→ **Exercise goal**
Go to the line holding "hfov_deg: 10.5" in the entries below and write out exactly every line down to and including the line holding "f_number: 1.5".

→ **Records for the task**
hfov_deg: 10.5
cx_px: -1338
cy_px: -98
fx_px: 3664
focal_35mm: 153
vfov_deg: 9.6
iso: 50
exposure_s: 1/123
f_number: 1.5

---

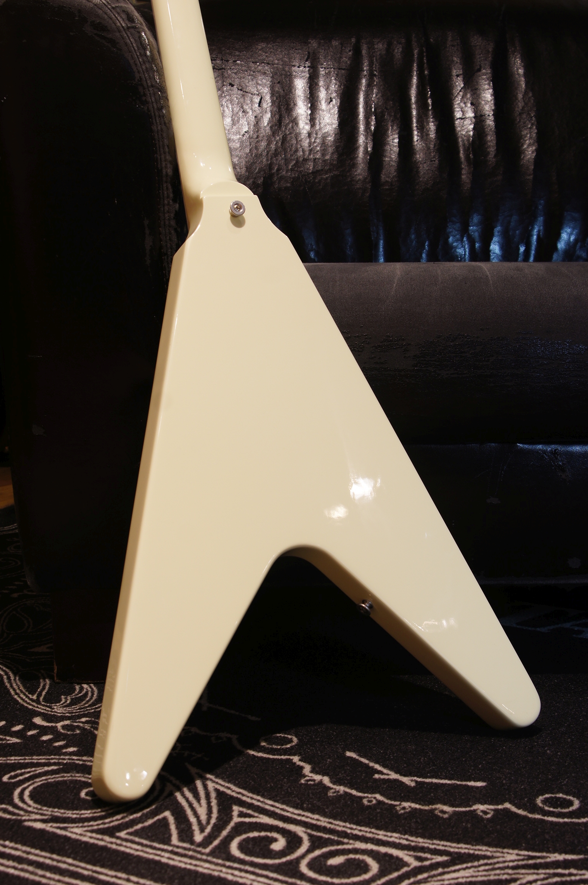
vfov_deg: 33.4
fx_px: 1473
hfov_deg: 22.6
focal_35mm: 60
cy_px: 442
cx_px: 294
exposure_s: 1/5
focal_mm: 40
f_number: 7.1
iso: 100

→ **Solution to the problem**
hfov_deg: 10.5
cx_px: -1338
cy_px: -98
fx_px: 3664
focal_35mm: 153
vfov_deg: 9.6
iso: 50
exposure_s: 1/123
f_number: 1.5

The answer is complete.